Anal glands are two small sacs found on a dog’s anus. These glands produce a pungent-smelling liquid. This can be released when dogs are anxious or frightened. We all know this can happen during bathing. When this liquid gets wet, the odor produced can smell even worse.

vet cleaning anal glands of a dog
Image Credit: Yekatseryna Netuk, Shutterstock

4. Dead Skin Cells and Hair

Like us, dogs naturally shed skin cells and hair. Unfortunately, when your dog gets wet, these cells and dead hair can cause an unwanted sour or musty smell. These shed skin cells can also get trapped in your dog’s wet fur. This can make the odor worse.

5. The Water Source

There are some dogs out there that love to swim. While not everyone has a pool available, lots of dogs spend time swimming in creeks, lakes, rivers, and ponds. We may not think too much about allowing our pets in this water, but they can come into contact with bacteria, algae, and other things in the water. These unknown things in the water can cause odor on your dog. If you allow your dog to swim in these types of areas, it’s important to clean them afterward to keep them healthy.

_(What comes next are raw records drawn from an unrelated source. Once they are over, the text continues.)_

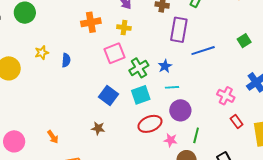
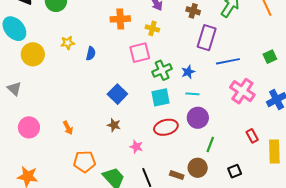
blue square: (109, 95) -> (117, 94), moved
pink cross: (226, 96) -> (242, 91), moved, size x1.4
pink star: (171, 140) -> (136, 147), moved

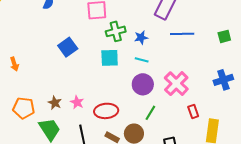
pink cross: (242, 91) -> (176, 84), moved
brown star: (114, 125) -> (55, 103), moved
red ellipse: (166, 127) -> (106, 111), moved
orange arrow: (68, 128) -> (14, 64), moved

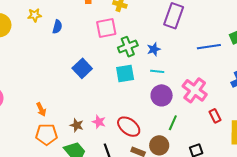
blue line: (182, 34) -> (209, 47), moved
orange arrow: (14, 64) -> (41, 109), moved
red ellipse: (106, 111) -> (129, 127), turned 50

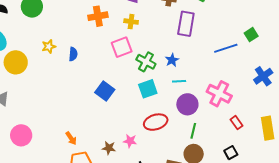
green cross: (128, 47) -> (146, 62), turned -30
red rectangle: (215, 116) -> (237, 123), moved
green line: (173, 123) -> (193, 131), moved
red ellipse: (129, 127) -> (156, 122), moved, turned -45

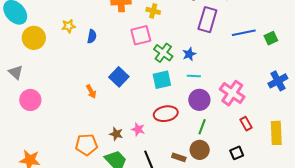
blue line: (226, 48) -> (244, 33), moved
pink circle: (21, 135) -> (30, 100), moved
orange arrow: (71, 138) -> (91, 91), moved

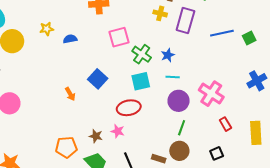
yellow cross: (153, 11) -> (160, 13), moved
blue semicircle: (92, 36) -> (70, 39), turned -112
red ellipse: (166, 114) -> (129, 108), moved

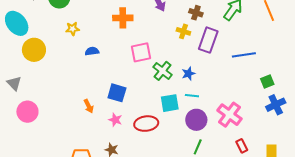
yellow star: (47, 29) -> (73, 29), moved
green square: (249, 38) -> (267, 81), moved
blue square: (98, 79) -> (117, 93), turned -30
cyan square: (141, 81) -> (170, 103), moved
pink star: (118, 131) -> (115, 120), moved

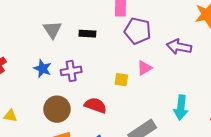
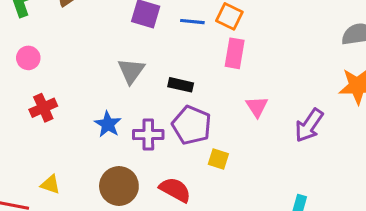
purple pentagon: (138, 31) -> (192, 125), moved
purple arrow: (179, 47) -> (309, 125), turned -75
pink triangle: (144, 68) -> (257, 107), moved, turned -42

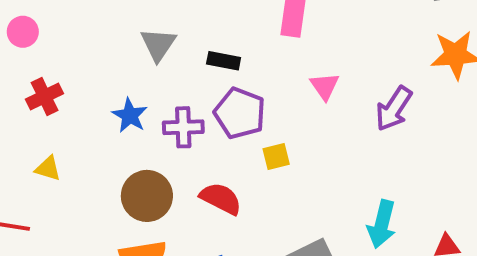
yellow square: (218, 159) -> (276, 156), turned -30
yellow triangle: (50, 184) -> (48, 169), moved

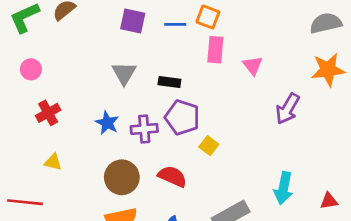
pink triangle: (325, 86) -> (253, 65), moved
yellow square: (276, 156) -> (209, 146), turned -36

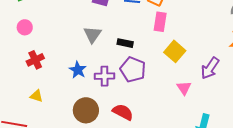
pink triangle: (253, 65) -> (184, 88), moved
yellow square: (209, 146) -> (175, 51), moved, size x1.5

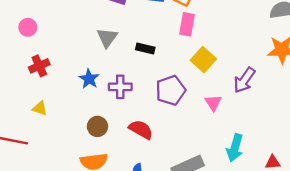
purple pentagon: (133, 69) -> (171, 90), moved, turned 30
brown circle: (86, 110) -> (97, 126), size x0.7

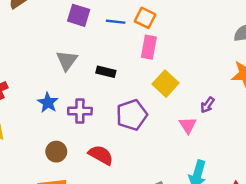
purple arrow: (244, 80) -> (208, 105), size x0.6
pink triangle: (213, 103) -> (188, 125), moved

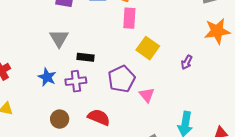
black rectangle: (106, 72) -> (85, 57), moved
pink triangle: (188, 125) -> (147, 95), moved

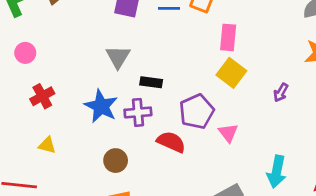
pink rectangle: (129, 18) -> (228, 37), moved
blue star: (47, 77) -> (101, 106), size x1.4
red semicircle: (99, 117) -> (171, 142), moved

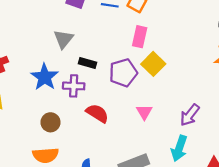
pink rectangle: (228, 37) -> (140, 37), moved
purple arrow: (281, 92) -> (190, 115), moved, size x1.5
purple pentagon: (197, 112) -> (123, 73), moved

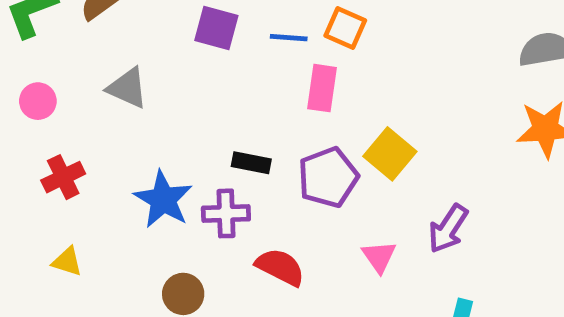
pink rectangle: (140, 37) -> (322, 88), moved
gray triangle: (63, 39) -> (127, 88), moved, turned -40
purple arrow: (190, 115) -> (448, 229), moved

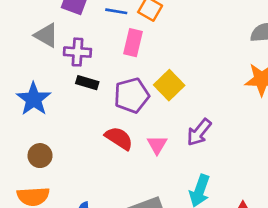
gray triangle: (127, 88) -> (46, 35), moved
purple cross: (226, 213) -> (77, 52), moved
red semicircle: (280, 267) -> (119, 138), moved

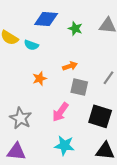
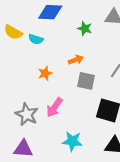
green star: (75, 29) -> (85, 28), moved
pink arrow: (60, 112) -> (54, 107), moved

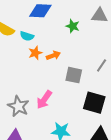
orange arrow: (76, 60) -> (53, 55), moved
orange star: (45, 73) -> (35, 53), moved

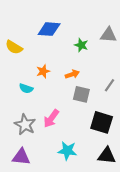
cyan semicircle: (27, 36) -> (26, 88), moved
orange arrow: (53, 55) -> (72, 74), moved

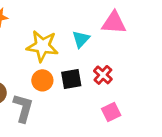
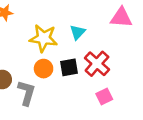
pink triangle: (114, 23) -> (121, 18), moved
red cross: (103, 75) -> (97, 64), size x1.5

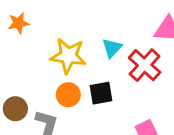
red cross: (97, 64) -> (145, 65), moved

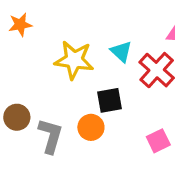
cyan triangle: (112, 48) -> (121, 52), turned -30
orange circle: (68, 95) -> (91, 127), moved

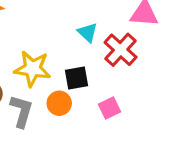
yellow star: (74, 60) -> (32, 69), moved
pink square: (158, 141) -> (110, 108), moved

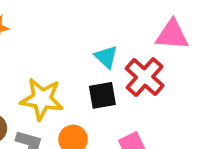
black square: (77, 78) -> (102, 95), moved

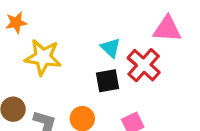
yellow star: (42, 99) -> (43, 57), moved

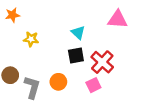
yellow star: (43, 57) -> (31, 39), size x0.6
red cross: (144, 65) -> (102, 62), moved

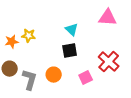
orange star: (12, 15) -> (12, 42), moved
red cross: (102, 62) -> (109, 62), moved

a newfoundland dog swimming to fetch a piece of wood
Image By: DejaVuDesigns, Shutterstock

6. Diet

Your dog’s diet could contribute to stinky skin issues and tummy problems if your dog has a food allergy or intolerance. This can add to the wet dog smell. Fish oil supplements, which have numerous health benefits, can also lead to a fishy smell from your dog. If you have any concerns that diet may be contributing to your dog’s odor, contact your veterinarian for assistance.

7. Skin Infections

Dogs that live in damp areas or spend a lot of time in the water can have bacterial or fungal infections. This is especially true for dogs with double coats or thick fur. These infections can cause unpleasant odors, especially when a dog is wet. Keeping your dog clean and drying them completely is important to prevent these types of infections. If you think your dog has a skin infection, reach out to your veterinarian.

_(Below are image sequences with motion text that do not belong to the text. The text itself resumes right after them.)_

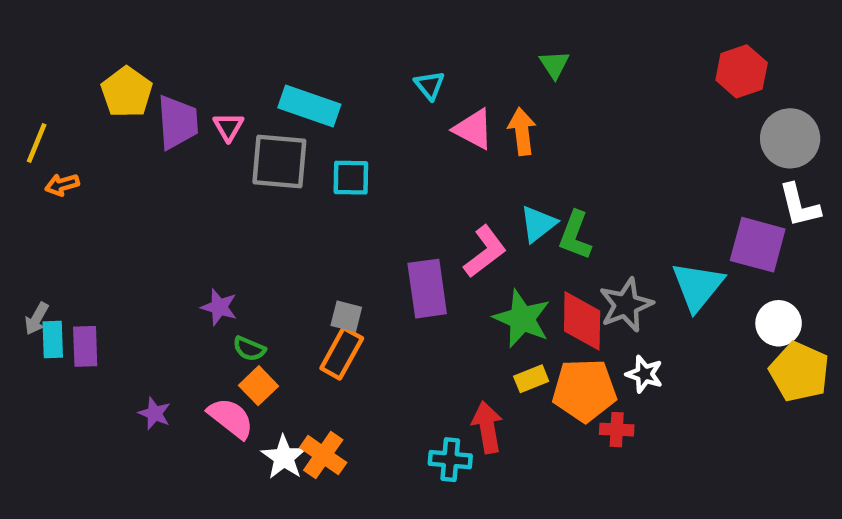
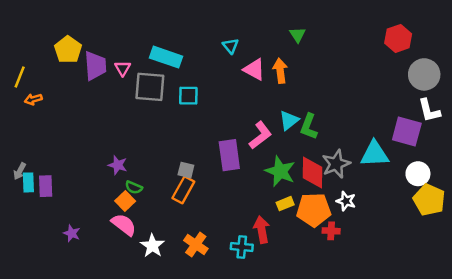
cyan triangle: (698, 286) -> (375, 154), turned 48
orange square: (258, 386) -> (125, 201), moved
purple star: (154, 413) -> (72, 233), moved
orange cross: (323, 455) -> (196, 244), moved

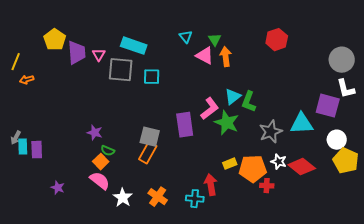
green triangle: (298, 35) -> (215, 40), moved
red hexagon: (398, 38) -> (277, 40), moved
gray square: (186, 170) -> (150, 137), size x1.5
green star: (280, 171) -> (227, 123), moved
red diamond: (312, 172) -> (302, 167), moved, turned -52

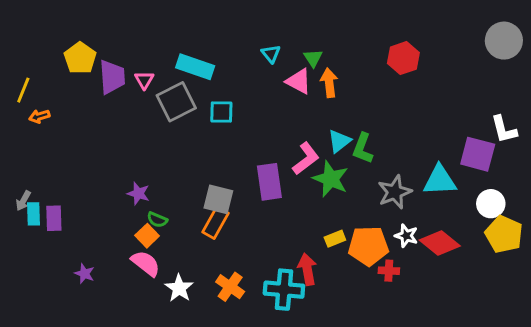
gray circle: (342, 60) -> (504, 41), moved
gray square: (121, 70) -> (176, 102), turned -32
cyan cross: (195, 199) -> (284, 290), size x1.5

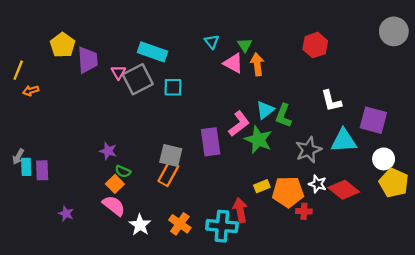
pink triangle: (144, 80) -> (118, 72), moved
white L-shape: (504, 129) -> (331, 101), moved

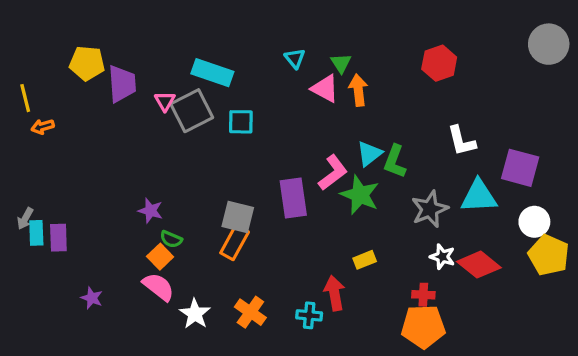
yellow pentagon: (63, 45) -> (87, 63), turned -30
yellow line: (18, 70) -> (25, 98), turned -36
orange pentagon: (288, 192) -> (423, 326), moved
cyan cross: (222, 226) -> (309, 315), size x0.6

dog scabies. dog hair loss infection.
Image By: Djordje Novakov, Shutterstock

8. Bad Hygiene

When a dog doesn’t get a proper hygiene routine, odors can be an issue. Dogs need regular baths, nail trims, ear cleanings, and brushings. This helps keep your dog’s odor at a minimum. You’ll also find that dogs are simply happier and often healthier when they are well cared for and kept clean. Always remember, however, when bathing your dog, to dry them completely to avoid other issues.

9. It’s the Breed

Yes, certain dog breeds are known to smell more than others. This usually happens to breeds with oilier skin, double and dense coats, and those with wrinkles and skin folds. Some of these breeds include Huskies, Retrievers, Shar-Peis, and Pugs. Keep this in mind when choosing a breed for your home.

Dog in shop. Pet is waiting for owner. Dog of Husky breed. Animal lies on floor
Image By: Oleg Kopyov, Shutterstock

10. Ear Infections

Just like certain breeds are more prone to odors, the same can be said for ear infections. When you bathe your flop-eared dog, you may notice a heavy odor. This can be coming from yeast or bacterial infections in their ears. If you notice these odors, get your dog to a veterinarian for a checkup.

divider-dog paw


As you can see, there are several reasons your dog may smell bad when wet. While several of these causes can be taken care of by simply improving the level of care you provide your dog, others may require medical help. If you feel your dog is smelling more foul than usual, schedule a trip to the veterinarian so they can make sure everything is good healthwise.